Yeovil Without is a civil parish in the South Somerset district of Somerset, England.

It lies on the northern edge of Yeovil. It includes both suburbs of Yeovil, including the Bucklers Mead development, and rural areas including the hamlets of Yeovil Marsh and Longcroft.  The parish includes Johnson Park and Bucklers Mead Community School.  In 2011 the parish had a population of 6,834. The parish was created in 1894 from part of the large ancient parish (and later civil parish) of Yeovil.

The Parish Council is composed of five councillors from each of the wards of Brimsmore, Combe and Lyde. The parish council was formed by the Local Government Act 1894.

Governance

The parish council has responsibility for local issues, including setting an annual precept (local rate) to cover the council’s operating costs and producing annual accounts for public scrutiny. The parish council evaluates local planning applications and works with the local police, district council officers, and neighbourhood watch groups on matters of crime, security, and traffic. The parish council's role also includes initiating projects for the maintenance and repair of parish facilities, as well as consulting with the district council on the maintenance, repair, and improvement of highways, drainage, footpaths, public transport, and street cleaning. Conservation matters (including trees and listed buildings) and environmental issues are also the responsibility of the council.

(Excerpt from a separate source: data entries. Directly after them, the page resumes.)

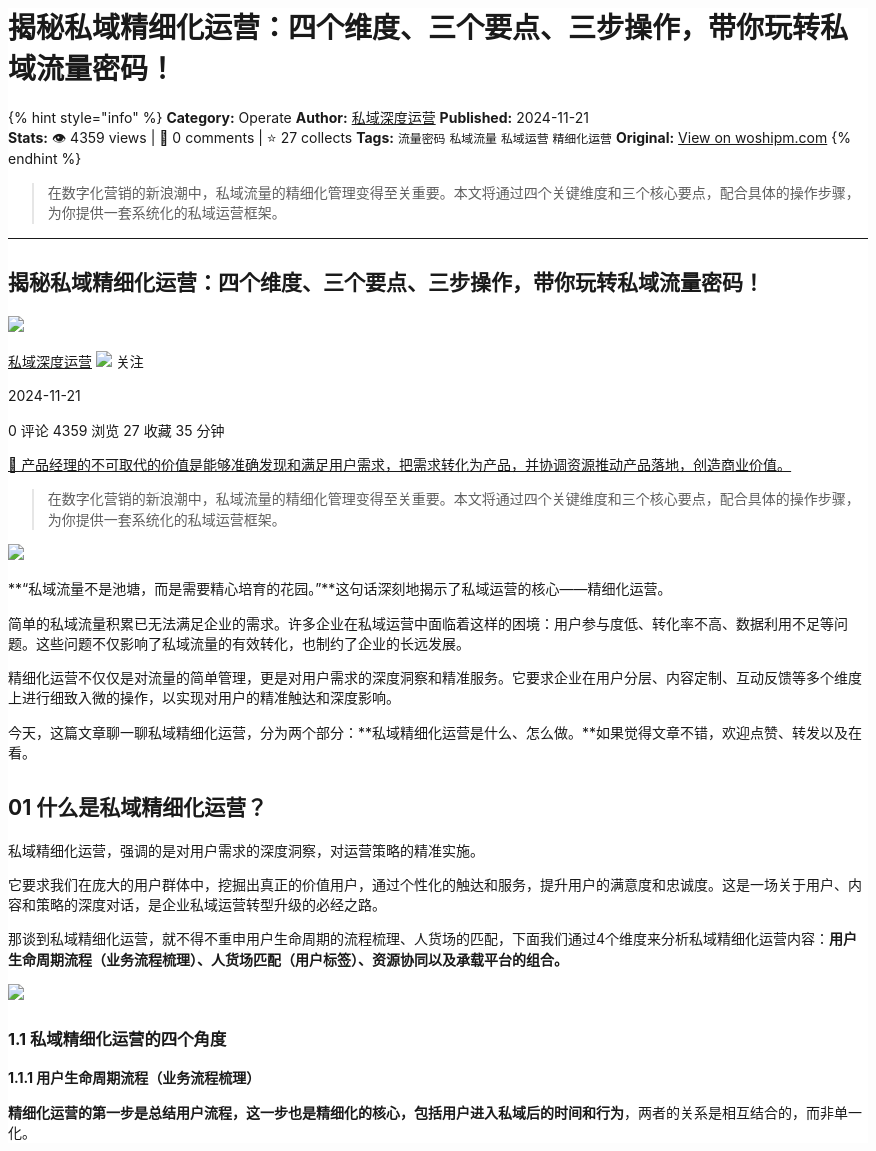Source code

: # 揭秘私域精细化运营：四个维度、三个要点、三步操作，带你玩转私域流量密码！
{% hint style="info" %}
**Category:** Operate
**Author:** [私域深度运营](https://www.woshipm.com/u/228697)
**Published:** 2024-11-21  
**Stats:** 👁️ 4359 views | 💬 0 comments | ⭐ 27 collects
**Tags:** `流量密码` `私域流量` `私域运营` `精细化运营`
**Original:** [View on woshipm.com](https://www.woshipm.com/operate/6143532.html)
{% endhint %}
> 在数字化营销的新浪潮中，私域流量的精细化管理变得至关重要。本文将通过四个关键维度和三个核心要点，配合具体的操作步骤，为你提供一套系统化的私域运营框架。

---

## 揭秘私域精细化运营：四个维度、三个要点、三步操作，带你玩转私域流量密码！

[![](https://static.woshipm.com/view/woshipm_api_def_20240922124026_4133.png?imageView2/1/w/72/h/72/q/100)](https://www.woshipm.com/u/228697)

[私域深度运营](https://www.woshipm.com/u/228697) ![](https://static.woshipm.com/tag/1121_1@2x.png) 关注

2024-11-21

0 评论 4359 浏览 27 收藏 35 分钟

[🔗 产品经理的不可取代的价值是能够准确发现和满足用户需求，把需求转化为产品，并协调资源推动产品落地，创造商业价值。](https://ke.qidianla.com/courses/90pm)

> 在数字化营销的新浪潮中，私域流量的精细化管理变得至关重要。本文将通过四个关键维度和三个核心要点，配合具体的操作步骤，为你提供一套系统化的私域运营框架。

![](https://image.woshipm.com/2023/04/14/91d37828-da9e-11ed-95a1-00163e0b5ff3.png)

**“私域流量不是池塘，而是需要精心培育的花园。”**这句话深刻地揭示了私域运营的核心——精细化运营。

简单的私域流量积累已无法满足企业的需求。许多企业在私域运营中面临着这样的困境：用户参与度低、转化率不高、数据利用不足等问题。这些问题不仅影响了私域流量的有效转化，也制约了企业的长远发展。

精细化运营不仅仅是对流量的简单管理，更是对用户需求的深度洞察和精准服务。它要求企业在用户分层、内容定制、互动反馈等多个维度上进行细致入微的操作，以实现对用户的精准触达和深度影响。

今天，这篇文章聊一聊私域精细化运营，分为两个部分：**私域精细化运营是什么、怎么做。**如果觉得文章不错，欢迎点赞、转发以及在看。

## 01 什么是私域精细化运营？

私域精细化运营，强调的是对用户需求的深度洞察，对运营策略的精准实施。

它要求我们在庞大的用户群体中，挖掘出真正的价值用户，通过个性化的触达和服务，提升用户的满意度和忠诚度。这是一场关于用户、内容和策略的深度对话，是企业私域运营转型升级的必经之路。

那谈到私域精细化运营，就不得不重申用户生命周期的流程梳理、人货场的匹配，下面我们通过4个维度来分析私域精细化运营内容：**用户生命周期流程（业务流程梳理）、人货场匹配（用户标签）、资源协同以及承载平台的组合。**

![](https://image.woshipm.com/wp-files/2024/11/uBl3Lppr96jqk2Gvw8eX.png)

### 1.1 私域精细化运营的四个角度

**1.1.1 用户生命周期流程（业务流程梳理）**

**精细化运营的第一步是总结用户流程，这一步也是精细化的核心，包括用户进入私域后的时间和行为**，两者的关系是相互结合的，而非单一化。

The civil parish falls within the Non-metropolitan district of South Somerset, which was formed on 1 April 1974 under the Local Government Act 1972, having previously been part of Yeovil Rural District, which is responsible for local planning and building control, local roads, council housing, environmental health, markets and fairs, refuse collection and recycling, cemeteries and crematoria, leisure services, parks, and tourism.

Somerset County Council is responsible for running the largest and most expensive local services such as education, social services, libraries, main roads, public transport, policing and  fire services, trading standards, waste disposal and strategic planning.

It is also part of the Yeovil county constituency represented in the House of Commons of the Parliament of the United Kingdom. It elects one Member of Parliament (MP) by the first past the post system of election.